Review of last recipe (photo above) - I thought I would have a nice banana bread pudding type of thing, but it took longer than the 20 minutes at 275 degrees, so I upped the temp to 350 degrees and baked it until the knife came out clean. Only the whipped cream was edible. It was difficult trying to get the right amount of sweetness needed; I tasted the batter and it seemed ok to me, but it probably needed to taste super-sweet in order to get enough flavor after baking. I'm not a test kitchen so I won't be trying this again to try to get it right. I have too many other recipes in my files to worry about one lousy one that could use tweaking.
TODAY'S RECIPE - CHICKEN BREAST TARRAGON
From McCall's Magazine June 1983 ...
Serves 8
4 whole chicken breasts (skinless, boned and cut in half)
2 tbsp olive oil
2 tbsp butter
6 shallots, chopped
2 carrots, sliced into 1/4" rounds
1/4 cup cognac or brandy
1 cup dry white wine
1/4 cup fresh tarragon or 2 tsp dried
1 1/2 tbsp fresh chopped chervil or 1/2 tsp dried
1 tsp salt
1/8 tsp pepper
1 cup light cream
1 egg yolk
1 tbsp flour
1/2 lb mushrooms, thinly sliced
2 tbsp butter
sprigs of fresh tarragon
Heat oil and 2 tbsp butter in dutch oven. Add chicken breasts (only enough to cover bottom of the pan), saute; turning until brown on all sides. Remove chicken as it browns and add the rest of the chicken to the pan until all are browned.
To the drippings, add shallots and carrot and saute; stirring for 5 minutes or until golden.

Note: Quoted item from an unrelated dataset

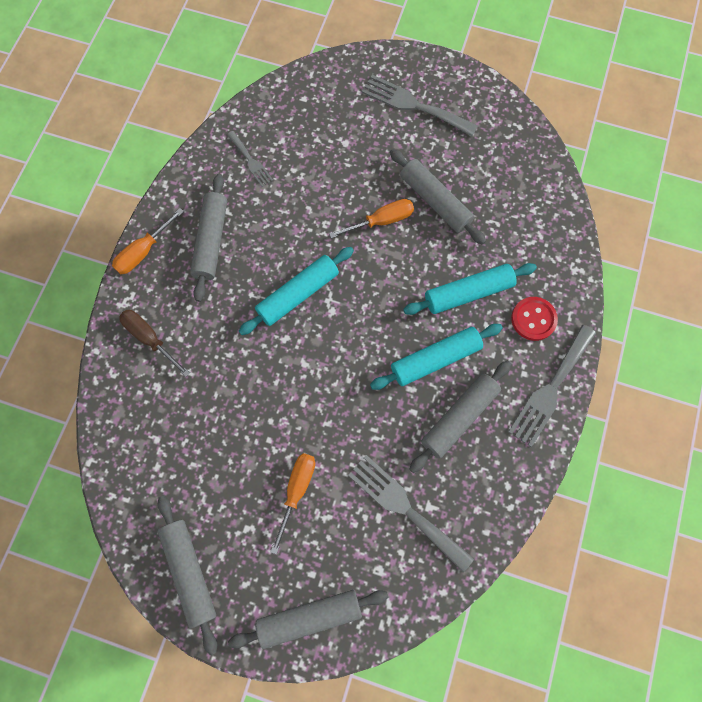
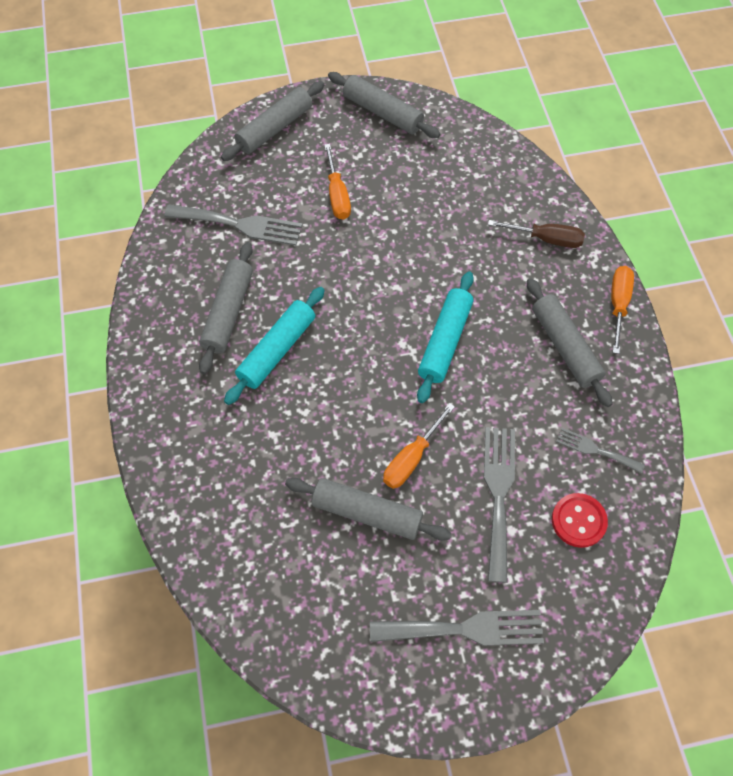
camera: 150 degrees right, 10 degrees down
(468, 293) = (277, 430): turquoise rolling pin -> none
(533, 319) = (196, 438): red button -> red button (578, 521)
(550, 389) = (151, 379): grey fork -> grey fork (498, 494)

Return chicken to the pan. When hot, slightly heat the cognac or brandy in a ladle and ignite. Add the cognac, then the white wine, chopped tarragon, chervil, salt and pepper.
Bring to a boil, then reduce heat and simmer gently, covered for 30 minutes. Remove chicken to heated serving platter and keep warm. Strain drippings from the pan. In a small bowl, combine cream, egg yolk and flour and mix well with a whisk. Stir into drippings and bring just to boiling, stirring constantly. Add more wine if the sauce seems too thick.
Meanwhile, saute mushrooms in hot butter for 5 minutes until tender. Spoon sauce over chicken, and garnish with tarragon and mushrooms.